It is almost Easter and time to decorate those Easter eggs. I don’t know about your kids, but mine require at least a dozen eggs each to color. And who am I kidding I love to decorate them too! But who is going to eat 2-3 dozen hard boiled eggs? Not me…
Well, here is my idea…. egg salad. Yep. It sounds simple-but that is the point. A simply delicious venue for all of those beautifully colored eggs.
Listen-it is absolutely delicious and you can serve it for just about anything, even as an appetizer or snack.
Every Easter Sunday we go to my Aunt Mary’s house. She makes the best egg salad and serves it as an appetizer, it is truly so delicious and the best part? It is super easy. I am lucky enough to have the recipe (thanks Aunt Mary!).
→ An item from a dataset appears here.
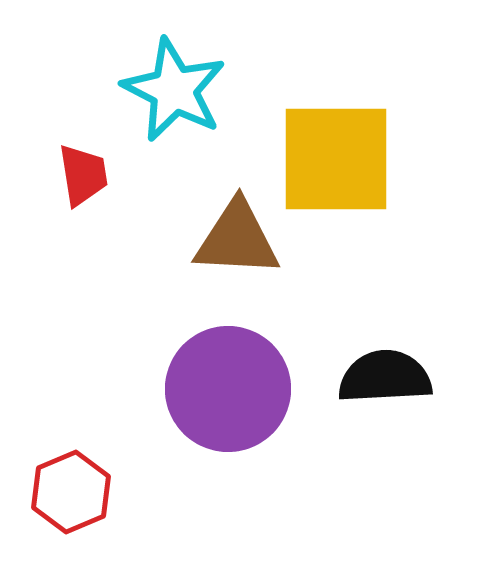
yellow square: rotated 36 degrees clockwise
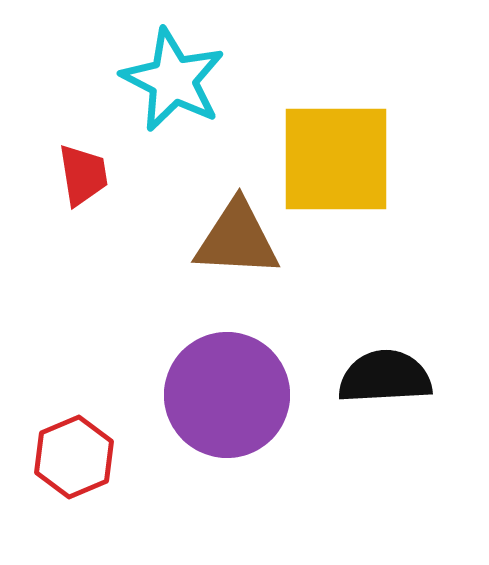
cyan star: moved 1 px left, 10 px up
purple circle: moved 1 px left, 6 px down
red hexagon: moved 3 px right, 35 px up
Hosting Easter or need something to bring to your gathering somewhere else? Give this a try. Or, save it all for yourself and make the perfect egg salad sandwich to enjoy.
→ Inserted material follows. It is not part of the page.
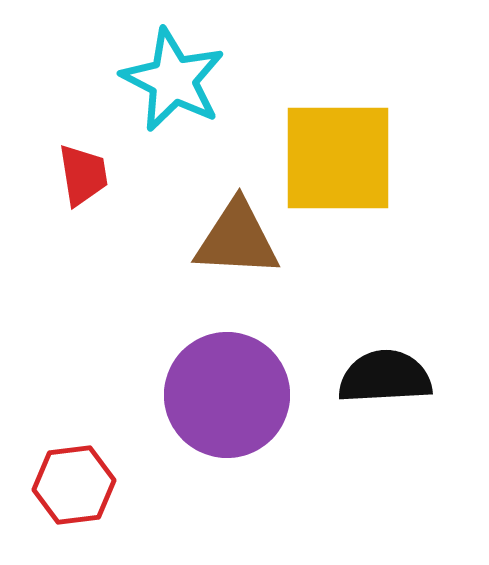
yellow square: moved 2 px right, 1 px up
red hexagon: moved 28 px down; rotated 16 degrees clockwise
It is your lucky day, because I am actually giving you two recipes in one here. The first one will come in handy this time of year while you are boiling zillions of eggs to decorate. The second is for that egg salad I have been talking to you so much about (see above if you forgot!).
This first one here is my recipe for the perfect hard boiled egg. Not a spec of green in sight. The green around the yolk is ok to eat, I just prefer it not be there.
Directions for Perfect Hard Boiled Eggs
Place eggs in pot and cover eggs with cold water. Place the lid on the pot, put in stove and bring to a boil. Once the water comes to a boil, remove pot from heat and let the eggs sit covered for 10 minutes. Once the 10 minutes are over, drain the eggs and run them under cold water until cool enough to handle. At this point you can eat the eggs, use them for your recipe or put them in the fridge. You should use these eggs within 5 days.
Egg Salad Recipe
6 hard boiled eggs
3-4 tablespoons of mayo
2 tablespoons of minced onion ( I usually do this in a food processor)
1 tablespoon of minced celery (in food processor)
1/4 teaspoon of freshly ground black pepper
1/4 teaspoon of salt
First chop hard boiled eggs. Then mix in the rest of the ingredients.
If you would like a smoother egg salad, just mash up the eggs instead of chopping.
Serve with small pieces of toast or crackers. This recipe serves about 4 people as an appetizer.